* Text provided:
+ + + + + + +

Monthly Archives: January 2020

A Grand Garden Tour of Southeast England: Part One

Langshott Manor, Nymans

by Sonia Feldman

After many years of refusing to learn even the names of plants, I took a big step in the other direction by agreeing to plan and then actually go on a tour of England’s great gardens with my mother. The following series gives an account of the four particularly glorious days of that trip during which we traveled through Kent, a region aptly named the Garden of England. Our tour took place at the end of May, and the descriptions of the gardens reflect that time of year. This is the first installment in the series. See the end of each article for a condensed itinerary of the entire tour.

Day One: Leave London, lunch at Langshott Manor, visit Nymans, dinner at The Milk House, retire at Cloth Hall Oast Bed & Breakfast or Sissinghurst Castle Farmhouse.

Head south from London in your rental car. After an hour or so of driving—time dependent on whether or not you immediately crash your vehicle on the wrong side of the road—stop for lunch at Langshott Manor. This 16th century Elizabethan hotel is conveniently located just off the M23, and you will likely have the pretty garden behind the restaurant to yourself. Walk slowly to admire the deep flowering borders set against old brick walls crawling with fragrant white wisteria (see: a single orange poppy standing in a clutch of purple allium).

Once you’re stout with flowers and tea, continue on to Nymans. This is the only West Sussex garden on our tour because, even though we are heading to Kent, it can’t be missed. Nymans estate became a garden destination in the late 19th century thanks to its purchase by Leonard Messel, a German Jew who settled in England. Messel was anxious to make friends and very reasonably concluded that integration into the stiff English social scene would be easier if he had a place to throw parties. With the help of his head gardener, James Comber, Messel successfully transformed Nymans’ expansive property into an exuberant outdoor destination for society events and later, the eager public.

Nymans is a garden full of ideas and enough space to house them. Visitors can admire a dry weather bed, a Mediterranean bed, a bed of enormous pink, orange, yellow and white rhododendrons growing all mixed up with one another, a sunken garden, a rock garden, a rose garden (see: nepeta at the feet of blushing pink rose bushes), a spring border that blooms only in the spring situated on an X axis with a summer border that only blooms in the summer and a truly incredible wisteria walk. The wisteria plants, over 100 years old, have trunks like trees and flowering purple racemes two feet long—a heaven of scent.

This combination of formal and informal gardens wraps around the house, leading the visitor to sprawling views of the dramatic High Weald of Sussex. The house, now partially in ruins, makes a romantic backdrop for the garden. A devastating fire in the middle of the 20th century reduced much of the upper stories to a single façade, and its vacant windows make picture frames for the blue sky behind. Flowering plants climb the remaining stone exterior.

+ + + + + + +

* Items:
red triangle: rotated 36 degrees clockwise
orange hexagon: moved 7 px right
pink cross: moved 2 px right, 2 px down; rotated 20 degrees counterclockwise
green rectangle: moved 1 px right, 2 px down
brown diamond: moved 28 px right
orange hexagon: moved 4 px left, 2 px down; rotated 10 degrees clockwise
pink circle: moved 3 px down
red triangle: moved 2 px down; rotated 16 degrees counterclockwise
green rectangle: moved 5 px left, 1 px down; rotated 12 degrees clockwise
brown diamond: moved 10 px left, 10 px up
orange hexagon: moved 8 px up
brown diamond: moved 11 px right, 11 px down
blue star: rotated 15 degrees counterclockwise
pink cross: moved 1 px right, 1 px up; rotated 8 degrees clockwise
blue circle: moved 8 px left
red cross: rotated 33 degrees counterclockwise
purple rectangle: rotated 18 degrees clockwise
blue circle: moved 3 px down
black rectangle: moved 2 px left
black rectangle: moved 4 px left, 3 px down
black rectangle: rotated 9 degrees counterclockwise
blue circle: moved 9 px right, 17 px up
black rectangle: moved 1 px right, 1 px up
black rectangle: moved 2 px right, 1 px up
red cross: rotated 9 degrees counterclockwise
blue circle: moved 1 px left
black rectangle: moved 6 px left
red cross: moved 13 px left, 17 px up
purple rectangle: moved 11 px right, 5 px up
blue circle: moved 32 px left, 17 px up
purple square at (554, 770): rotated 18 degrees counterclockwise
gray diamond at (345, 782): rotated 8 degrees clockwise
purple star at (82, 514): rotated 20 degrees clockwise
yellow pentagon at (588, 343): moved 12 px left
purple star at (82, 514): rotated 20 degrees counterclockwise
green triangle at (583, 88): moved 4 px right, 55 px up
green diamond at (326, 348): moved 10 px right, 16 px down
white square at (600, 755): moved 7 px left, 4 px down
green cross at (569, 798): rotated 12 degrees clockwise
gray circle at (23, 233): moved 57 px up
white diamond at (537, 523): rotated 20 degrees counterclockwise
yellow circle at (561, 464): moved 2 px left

+ + + + + + +

* Goals:
(a) Please write out the passage from the garden tour article starting at "After many years" and ending at "Sissinghurst Castle Farmhouse.".
(b) Convert the rows, starting at the first row and ending at the row that contains "black rectangle: rotated", into a Markdown table with the columns Number and Row text, omitting blank lines.
The garden tour article and the rows have no connection to each other.

* Expected outputs:
(a)
After many years of refusing to learn even the names of plants, I took a big step in the other direction by agreeing to plan and then actually go on a tour of England’s great gardens with my mother. The following series gives an account of the four particularly glorious days of that trip during which we traveled through Kent, a region aptly named the Garden of England. Our tour took place at the end of May, and the descriptions of the gardens reflect that time of year. This is the first installment in the series. See the end of each article for a condensed itinerary of the entire tour.

Day One: Leave London, lunch at Langshott Manor, visit Nymans, dinner at The Milk House, retire at Cloth Hall Oast Bed & Breakfast or Sissinghurst Castle Farmhouse.

(b)
| Number | Row text |
|---|---|
| 1 | red triangle: rotated 36 degrees clockwise |
| 2 | orange hexagon: moved 7 px right |
| 3 | pink cross: moved 2 px right, 2 px down; rotated 20 degrees counterclockwise |
| 4 | green rectangle: moved 1 px right, 2 px down |
| 5 | brown diamond: moved 28 px right |
| 6 | orange hexagon: moved 4 px left, 2 px down; rotated 10 degrees clockwise |
| 7 | pink circle: moved 3 px down |
| 8 | red triangle: moved 2 px down; rotated 16 degrees counterclockwise |
| 9 | green rectangle: moved 5 px left, 1 px down; rotated 12 degrees clockwise |
| 10 | brown diamond: moved 10 px left, 10 px up |
| 11 | orange hexagon: moved 8 px up |
| 12 | brown diamond: moved 11 px right, 11 px down |
| 13 | blue star: rotated 15 degrees counterclockwise |
| 14 | pink cross: moved 1 px right, 1 px up; rotated 8 degrees clockwise |
| 15 | blue circle: moved 8 px left |
| 16 | red cross: rotated 33 degrees counterclockwise |
| 17 | purple rectangle: rotated 18 degrees clockwise |
| 18 | blue circle: moved 3 px down |
| 19 | black rectangle: moved 2 px left |
| 20 | black rectangle: moved 4 px left, 3 px down |
| 21 | black rectangle: rotated 9 degrees counterclockwise |